Этим все сказано, больше я не настаиваю. У Джефа с Евой результат тот же; он зол и разочарован, а я чувствую скорее облегчение.
Итак, мы едем вдвоем.
По приезде тотчас обнаруживаем, что печь плохо тянет; кроме того, из соседней комнаты каждый вечер, а то и по утрам, раздаются неизменные звуки копуляции (эту пару за всю неделю мы ни разу так и не увидим).
В наступающую новогоднюю ночь мы как-то наспех выпиваем бутылку венгерского красного вина «Эгри бикавер». Потом враскачку выбираемся из дома и на подъездной дороге пытаемся слепить Деда Мороза с огромным пенисом; но здесь слишком много рассыпанного шлака и щепок от нарубленного дерева, так что от этой подростковой идеи вскоре приходится отказаться. В холодную и задымленную комнату возвращаться не хочется, и мы лесом поднимаемся вверх по склону Жали. За всю дорогу не встречаем ни одной души. Ночь совсем не морозна, около нуля, и поминутно с веток бесшумно падает мокрый снег. Среди черных верхушек елей просвечивает луна. Мы идем бок о бок и то и дело утопаем в снегу по самые колени; ходьба настолько затруднительна, что мы совершенно трезвеем.

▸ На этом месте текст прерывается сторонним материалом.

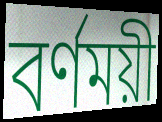
বর্ণময়ী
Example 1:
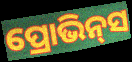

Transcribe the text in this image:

ପ୍ରୋଭିନ୍‌ସ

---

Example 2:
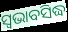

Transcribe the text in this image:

ସ୍ଵଭାବସିଦ୍ଧ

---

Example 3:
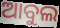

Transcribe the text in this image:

ଆବୁଲ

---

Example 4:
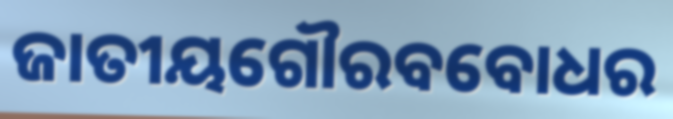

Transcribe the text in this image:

ଜାତୀୟଗୌରବବୋଧର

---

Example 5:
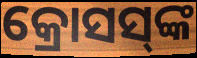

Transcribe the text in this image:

କ୍ରୋସସ୍‌ଙ୍କ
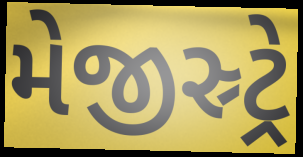
મેજીસ્ર્ટ્રે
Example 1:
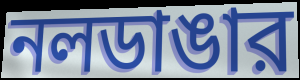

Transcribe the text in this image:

নলডাঙার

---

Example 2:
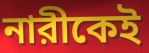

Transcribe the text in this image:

নারীকেই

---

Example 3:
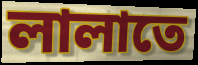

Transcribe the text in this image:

লালাতে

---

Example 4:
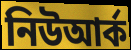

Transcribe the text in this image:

নিউআর্ক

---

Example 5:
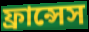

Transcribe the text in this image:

ফ্রান্সেস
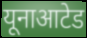
यूनाआटेड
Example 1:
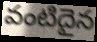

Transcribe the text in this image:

వంటిదైన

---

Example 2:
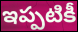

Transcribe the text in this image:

ఇప్పటికీ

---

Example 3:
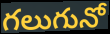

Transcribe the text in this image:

గలుగునో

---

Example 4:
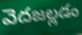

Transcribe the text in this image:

వెదజల్లడం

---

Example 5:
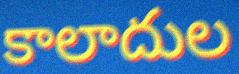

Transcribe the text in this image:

కాలాదుల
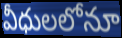
వీధులలోనూ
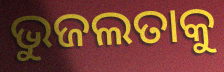
ଭୁଜଲତାକୁ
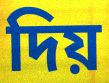
দিয়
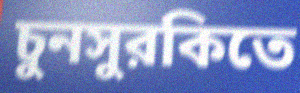
চুনসুরকিতে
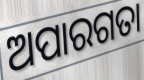
ଅପାରଗତା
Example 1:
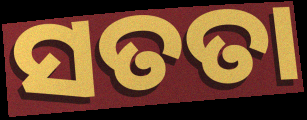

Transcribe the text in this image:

ସତତା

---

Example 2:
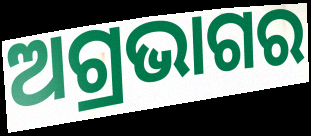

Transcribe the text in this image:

ଅଗ୍ରଭାଗର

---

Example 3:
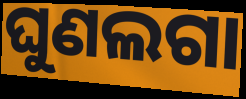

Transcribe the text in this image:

— «Мечтою ты моей, видением прошла / аллеей темною шаги во мгле не слышны. / А черной зелени венок, / что целовать алкал твой лоб и волосы, / зачах и увяданьем дышит»,[15]— читаю я медленно, торжественно.

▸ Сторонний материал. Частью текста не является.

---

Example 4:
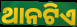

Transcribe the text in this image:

ଥାନଟିଏ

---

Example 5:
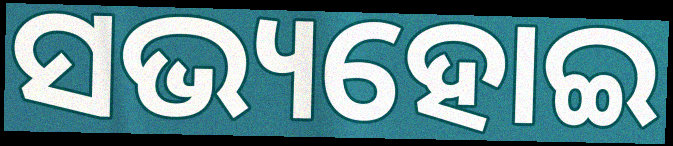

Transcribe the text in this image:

ସଭ୍ୟହୋଇ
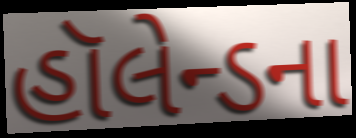
હૉલેન્ડના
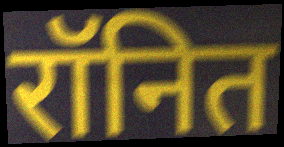
रॉनित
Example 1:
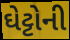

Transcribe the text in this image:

ઘેટ્ટોની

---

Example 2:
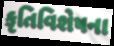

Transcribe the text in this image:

કૃતિવિશેષના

— А дальше? — спрашивает Джеф. — Или это все?
Я качаю головой, берегу дыхание. Мы останавливаемся.
— «Я даже имени не знаю твоего. / Но голос твой и шаг с душой моею дружат. / И отблеск радостных твоих очей / согреет лес и душу, скованные стужей».

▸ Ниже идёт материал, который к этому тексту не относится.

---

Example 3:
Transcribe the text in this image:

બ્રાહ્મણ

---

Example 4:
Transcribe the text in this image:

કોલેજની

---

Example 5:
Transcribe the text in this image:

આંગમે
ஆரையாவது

Джеф серьезно качает головой.
— Завтра позвоню ее родителям, — чуть помедлив, говорит он решительно.
На Новый год потеплело еще больше, и по разбитому асфальту, по которому мы спускаемся в деревню, несутся потоки воды. Перед телефонной будкой я останавливаюсь, но Джеф, держа дверь, делает мне знак, чтобы я вошел внутрь. В то время как он снимает перчатки и шапку, я смотрю на часы.
— Сейчас как раз выступает Гусак, — говорю я.
В будке мало места, мы с трудом втискиваемся.
— Не думаю, чтобы они слушали Гусака.
— А если обедают?
Джеф лишь ухмыляется, поднимает трубку, вкладывает в автомат заготовленную монету и набирает номер — к моему огорчению, он знает его наизусть. Он отводит плечо и помещает трубку между нашими головами.
— Шалкова у телефона.
Это мать, но сходство с тем молодым, столь дорогим мне голосом настолько поразительное, что у меня сжимается все нутро. Джеф здоровается и представляется полным именем.
— Привет, Джеф. Еву, к сожалению, где-то носит.
Звучит это дружелюбно, почти весело. Я мгновенно представляю Евино лицо, обрамленное бесконечно знакомой белой шапочкой и шарфом того же цвета.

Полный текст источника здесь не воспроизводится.